On April 18, 2020, Daszak sent an email to Fauci to thank the director of the National Institute of Allergy and Infectious Diseases (NIAID) for discrediting the credible allegation that the coronavirus was engineered by the Wuhan Institute of Virology (WIV) and it accidentally leaked after infecting one of the institute's employees.
"I just wanted to say a personal thank you on behalf of our staff and collaborators, for publicly standing up and stating that the scientific evidence supports a natural origin for COVID-19 from a bat-to-human spillover, not a lab release from the Wuhan Institute of Virology," wrote Daszak in the email. "From my perspective, your comments are brave, and coming from your trusted voice, will help dispel the myths being spun around the virus's origins."

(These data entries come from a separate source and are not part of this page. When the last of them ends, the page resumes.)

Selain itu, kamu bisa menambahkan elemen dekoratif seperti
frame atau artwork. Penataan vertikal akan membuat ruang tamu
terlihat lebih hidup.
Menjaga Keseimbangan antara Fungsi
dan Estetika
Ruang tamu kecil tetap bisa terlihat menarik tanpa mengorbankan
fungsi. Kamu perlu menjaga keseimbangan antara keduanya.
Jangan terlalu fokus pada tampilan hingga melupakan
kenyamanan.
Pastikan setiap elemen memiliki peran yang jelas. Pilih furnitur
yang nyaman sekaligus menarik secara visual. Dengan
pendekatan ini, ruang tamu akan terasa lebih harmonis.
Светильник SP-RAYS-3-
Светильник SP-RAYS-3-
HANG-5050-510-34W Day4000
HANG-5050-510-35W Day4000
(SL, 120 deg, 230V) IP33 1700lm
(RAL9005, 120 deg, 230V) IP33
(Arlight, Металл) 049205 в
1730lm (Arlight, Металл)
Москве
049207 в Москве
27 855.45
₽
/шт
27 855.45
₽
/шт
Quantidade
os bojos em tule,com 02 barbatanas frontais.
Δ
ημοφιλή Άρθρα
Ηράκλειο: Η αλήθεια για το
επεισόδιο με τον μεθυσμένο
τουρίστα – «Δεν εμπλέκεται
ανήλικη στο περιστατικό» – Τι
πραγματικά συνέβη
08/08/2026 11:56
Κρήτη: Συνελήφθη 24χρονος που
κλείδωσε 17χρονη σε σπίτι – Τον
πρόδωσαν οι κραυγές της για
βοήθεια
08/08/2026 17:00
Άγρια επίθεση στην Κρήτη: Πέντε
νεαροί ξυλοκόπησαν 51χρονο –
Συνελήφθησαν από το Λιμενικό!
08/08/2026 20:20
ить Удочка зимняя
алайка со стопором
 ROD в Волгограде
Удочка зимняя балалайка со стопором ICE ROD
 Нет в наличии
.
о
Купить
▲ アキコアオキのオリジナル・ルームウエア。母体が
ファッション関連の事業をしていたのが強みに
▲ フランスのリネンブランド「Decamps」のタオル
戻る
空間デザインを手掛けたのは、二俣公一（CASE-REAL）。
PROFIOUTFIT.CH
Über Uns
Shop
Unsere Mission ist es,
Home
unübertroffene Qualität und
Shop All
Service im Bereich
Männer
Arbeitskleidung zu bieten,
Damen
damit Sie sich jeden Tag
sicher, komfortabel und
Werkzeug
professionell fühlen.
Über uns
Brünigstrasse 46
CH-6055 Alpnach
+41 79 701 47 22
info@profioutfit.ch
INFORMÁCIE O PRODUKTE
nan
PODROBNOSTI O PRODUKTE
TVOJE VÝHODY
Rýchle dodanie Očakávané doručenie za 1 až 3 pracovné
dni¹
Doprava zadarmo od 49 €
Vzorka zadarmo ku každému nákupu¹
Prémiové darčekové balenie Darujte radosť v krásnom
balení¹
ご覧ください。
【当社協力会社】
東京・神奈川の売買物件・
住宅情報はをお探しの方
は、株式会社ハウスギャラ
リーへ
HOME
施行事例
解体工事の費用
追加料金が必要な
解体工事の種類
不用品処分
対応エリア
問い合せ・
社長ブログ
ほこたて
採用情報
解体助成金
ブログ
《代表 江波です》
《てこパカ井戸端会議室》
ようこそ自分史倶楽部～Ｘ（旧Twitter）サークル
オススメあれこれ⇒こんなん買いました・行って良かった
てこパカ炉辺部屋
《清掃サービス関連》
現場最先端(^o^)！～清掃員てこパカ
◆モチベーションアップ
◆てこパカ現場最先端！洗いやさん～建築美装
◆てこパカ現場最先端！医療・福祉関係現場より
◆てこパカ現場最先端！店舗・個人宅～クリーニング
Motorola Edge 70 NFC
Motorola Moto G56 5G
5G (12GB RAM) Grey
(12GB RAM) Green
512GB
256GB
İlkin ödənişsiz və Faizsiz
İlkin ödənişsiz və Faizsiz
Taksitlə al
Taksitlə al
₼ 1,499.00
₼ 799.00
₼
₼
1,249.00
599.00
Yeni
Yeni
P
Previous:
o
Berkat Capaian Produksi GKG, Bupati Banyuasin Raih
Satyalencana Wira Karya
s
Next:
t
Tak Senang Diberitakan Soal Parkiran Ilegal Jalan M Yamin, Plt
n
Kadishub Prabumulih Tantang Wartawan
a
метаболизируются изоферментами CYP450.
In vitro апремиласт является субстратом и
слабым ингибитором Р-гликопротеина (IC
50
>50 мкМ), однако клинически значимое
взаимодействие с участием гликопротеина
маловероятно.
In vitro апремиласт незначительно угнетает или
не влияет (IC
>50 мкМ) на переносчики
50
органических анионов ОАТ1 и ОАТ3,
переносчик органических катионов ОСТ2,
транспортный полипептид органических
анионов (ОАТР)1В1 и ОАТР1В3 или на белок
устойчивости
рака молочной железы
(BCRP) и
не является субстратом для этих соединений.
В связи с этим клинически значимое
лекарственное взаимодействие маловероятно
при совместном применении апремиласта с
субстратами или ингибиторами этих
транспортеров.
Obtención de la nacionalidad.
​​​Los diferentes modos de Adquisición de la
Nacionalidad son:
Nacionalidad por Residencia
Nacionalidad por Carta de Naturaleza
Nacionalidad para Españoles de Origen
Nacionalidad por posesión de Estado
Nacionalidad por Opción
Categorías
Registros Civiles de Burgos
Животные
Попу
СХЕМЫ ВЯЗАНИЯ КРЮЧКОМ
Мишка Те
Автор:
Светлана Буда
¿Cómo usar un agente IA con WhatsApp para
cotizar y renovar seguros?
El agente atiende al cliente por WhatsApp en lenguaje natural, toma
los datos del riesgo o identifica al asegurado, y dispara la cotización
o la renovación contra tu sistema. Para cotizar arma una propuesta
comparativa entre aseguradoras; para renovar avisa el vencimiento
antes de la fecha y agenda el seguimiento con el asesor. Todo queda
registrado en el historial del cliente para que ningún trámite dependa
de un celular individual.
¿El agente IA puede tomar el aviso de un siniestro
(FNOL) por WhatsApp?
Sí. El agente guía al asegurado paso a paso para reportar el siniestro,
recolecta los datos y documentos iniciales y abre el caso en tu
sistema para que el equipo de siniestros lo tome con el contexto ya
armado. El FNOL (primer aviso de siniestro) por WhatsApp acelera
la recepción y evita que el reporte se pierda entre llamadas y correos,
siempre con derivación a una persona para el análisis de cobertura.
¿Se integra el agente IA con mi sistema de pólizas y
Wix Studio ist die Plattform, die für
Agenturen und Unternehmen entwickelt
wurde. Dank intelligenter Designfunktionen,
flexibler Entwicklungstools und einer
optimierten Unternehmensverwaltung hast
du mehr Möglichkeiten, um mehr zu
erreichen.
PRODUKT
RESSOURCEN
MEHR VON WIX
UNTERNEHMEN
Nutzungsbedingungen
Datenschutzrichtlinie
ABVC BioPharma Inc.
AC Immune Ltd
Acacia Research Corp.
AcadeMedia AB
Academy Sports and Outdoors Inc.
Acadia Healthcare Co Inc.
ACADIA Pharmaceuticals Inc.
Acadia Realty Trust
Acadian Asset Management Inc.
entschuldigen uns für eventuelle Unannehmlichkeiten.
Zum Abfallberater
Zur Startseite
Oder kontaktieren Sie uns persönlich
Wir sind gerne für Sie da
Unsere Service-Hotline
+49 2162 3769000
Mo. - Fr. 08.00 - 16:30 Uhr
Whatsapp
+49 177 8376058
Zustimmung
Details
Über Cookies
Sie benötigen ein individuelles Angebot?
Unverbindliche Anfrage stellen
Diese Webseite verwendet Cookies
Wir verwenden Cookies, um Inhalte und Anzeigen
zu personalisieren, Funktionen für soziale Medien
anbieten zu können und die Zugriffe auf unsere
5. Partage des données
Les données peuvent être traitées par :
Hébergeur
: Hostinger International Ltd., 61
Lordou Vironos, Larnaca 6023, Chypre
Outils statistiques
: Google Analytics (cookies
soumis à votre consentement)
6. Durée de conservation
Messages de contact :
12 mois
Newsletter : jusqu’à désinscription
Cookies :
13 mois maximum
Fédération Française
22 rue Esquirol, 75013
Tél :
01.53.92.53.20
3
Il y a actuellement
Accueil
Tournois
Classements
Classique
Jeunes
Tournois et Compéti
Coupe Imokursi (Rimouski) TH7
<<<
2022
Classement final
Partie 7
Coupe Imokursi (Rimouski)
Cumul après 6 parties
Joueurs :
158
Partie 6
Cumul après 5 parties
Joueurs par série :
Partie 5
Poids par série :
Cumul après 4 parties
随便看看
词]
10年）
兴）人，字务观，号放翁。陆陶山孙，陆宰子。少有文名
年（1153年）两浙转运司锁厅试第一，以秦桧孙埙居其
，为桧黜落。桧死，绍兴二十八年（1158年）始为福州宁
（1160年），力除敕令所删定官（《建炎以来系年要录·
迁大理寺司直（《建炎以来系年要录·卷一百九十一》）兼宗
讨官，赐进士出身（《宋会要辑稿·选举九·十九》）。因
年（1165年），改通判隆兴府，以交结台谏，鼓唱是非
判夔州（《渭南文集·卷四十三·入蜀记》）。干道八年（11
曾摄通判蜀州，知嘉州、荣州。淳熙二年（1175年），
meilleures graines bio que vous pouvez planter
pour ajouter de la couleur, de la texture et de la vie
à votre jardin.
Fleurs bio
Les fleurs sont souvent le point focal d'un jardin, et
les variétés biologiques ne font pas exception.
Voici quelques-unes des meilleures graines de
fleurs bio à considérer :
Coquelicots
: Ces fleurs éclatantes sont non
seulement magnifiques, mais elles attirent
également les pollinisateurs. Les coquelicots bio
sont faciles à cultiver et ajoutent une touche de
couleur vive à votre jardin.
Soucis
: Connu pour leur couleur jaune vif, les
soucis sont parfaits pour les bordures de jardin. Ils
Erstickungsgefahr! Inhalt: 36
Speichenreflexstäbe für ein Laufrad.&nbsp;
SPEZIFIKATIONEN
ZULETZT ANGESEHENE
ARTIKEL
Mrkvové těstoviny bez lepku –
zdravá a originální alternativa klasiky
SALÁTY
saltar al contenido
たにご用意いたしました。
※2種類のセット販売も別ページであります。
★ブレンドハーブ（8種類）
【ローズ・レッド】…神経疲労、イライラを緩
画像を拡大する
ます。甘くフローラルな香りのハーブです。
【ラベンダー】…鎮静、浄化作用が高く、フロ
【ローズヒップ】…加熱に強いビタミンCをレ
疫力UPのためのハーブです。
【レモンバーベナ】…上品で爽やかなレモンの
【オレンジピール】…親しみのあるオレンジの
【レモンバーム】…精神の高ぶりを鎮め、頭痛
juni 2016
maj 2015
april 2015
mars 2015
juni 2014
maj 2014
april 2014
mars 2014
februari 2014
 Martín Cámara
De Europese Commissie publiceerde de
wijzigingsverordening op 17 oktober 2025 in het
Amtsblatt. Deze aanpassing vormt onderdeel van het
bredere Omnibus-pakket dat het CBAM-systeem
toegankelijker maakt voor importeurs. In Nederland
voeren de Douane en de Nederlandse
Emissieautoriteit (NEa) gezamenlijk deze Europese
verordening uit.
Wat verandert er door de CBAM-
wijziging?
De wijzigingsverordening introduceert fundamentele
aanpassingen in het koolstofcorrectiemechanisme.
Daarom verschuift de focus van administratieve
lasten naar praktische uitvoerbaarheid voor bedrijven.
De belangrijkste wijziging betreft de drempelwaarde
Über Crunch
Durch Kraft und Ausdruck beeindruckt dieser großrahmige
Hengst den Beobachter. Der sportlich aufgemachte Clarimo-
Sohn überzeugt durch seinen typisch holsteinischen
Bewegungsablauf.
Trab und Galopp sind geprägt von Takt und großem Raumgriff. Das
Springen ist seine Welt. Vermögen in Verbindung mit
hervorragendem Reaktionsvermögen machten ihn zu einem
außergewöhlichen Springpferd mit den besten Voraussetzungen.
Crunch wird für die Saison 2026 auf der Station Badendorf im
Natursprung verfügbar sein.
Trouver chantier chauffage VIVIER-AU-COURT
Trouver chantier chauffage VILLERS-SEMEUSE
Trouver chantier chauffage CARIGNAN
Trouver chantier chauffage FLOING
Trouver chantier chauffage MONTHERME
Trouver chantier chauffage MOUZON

Less than 12 months after Daszak sent this email to Fauci, he would be in Wuhan personally leading a WHO team supposedly charged with investigating the origin of the coronavirus. (Related: Rick Scott criticizes WHO "investigative team" for visiting Chinese propaganda exhibition in Wuhan.)
Fauci responded to the email the next day, writing: "Many thanks for your kind note."
Daszak was responding to Fauci's comments on April 17, 2021, when a reporter asked the latter whether or not the coronavirus could have come from one of the WIV's labs.
"There was a study recently … where a group of highly qualified evolutionary virologists looked at the sequences there and the sequences in bats as they evolve," said Fauci at the time. "The mutations that it took to get to the point where it is now is totally consistent with a jump of a species from an animal to a human."
This statement contrasts with comments he made in May when he said that he was "not convinced" that the coronavirus developed naturally.
Mainstream news outlet Buzzfeed News obtained Daszak's email to Fauci through a Freedom of Information Act request. The website has since released more than 3,200 pages of emails from Fauci covering January to June 2020.
The emails also provide a closer look into Fauci's relationship with Daszak. Notably, he forwarded "anti-conspiracy theory" articles to colleagues that quoted Daszak disparaging the lab leak origin theory.
It should be noted that Daszak, as the president of the EcoHealth Alliance, used around $3.4 million in grants he received from Fauci's NIAID to the WIV between 2014 to 2019. The grant money was specifically given to fund research and other work regarding the coronavirus.
On Wednesday, June 2, Fauci talked about the legitimate concerns regarding the grant money during an interview on News Nation.
"The Wuhan lab is a very large lab, to the tune of hundreds of millions if not billions of dollars. The grant that we're talking about was $600,000 over five years," he said, in an attempt to diminish the fact that money was still being diverted into the WIV.
Fauci further argued that the WIV's work regarding the coronavirus is essential since the research is intended to assess the threat of certain viruses to humans, "which might then damage the United States."
"You don't want to go to Hoboken, New Jersey, or to Fairfax, Virginia, to be studying the bat-human interface that may lead to an outbreak," added Fauci. "So you go to China."
One of the criticisms raised with the grant money being funneled to the WIV is that scientists in the Chinese institute may have performed gain-of-function research on coronaviruses. They could have done this by engineering the coronavirus samples in the labs to make them more infectious and possibly even more dangerous. Fauci did not directly respond to this criticism. He instead talked about how, as scientists, the people at the WIV are obligated to do their work.
"I can't guarantee everything that's going on in the Wuhan lab, we can't do that, but it is our obligation as scientists and public health individuals to study the animal-human interface."
Commenting on the release of the emails, Fauci said that they have been taken out of context because people have been cutting out individual sentences in emails without showing what the emails actually said in their entirety. "You don't really have the full context."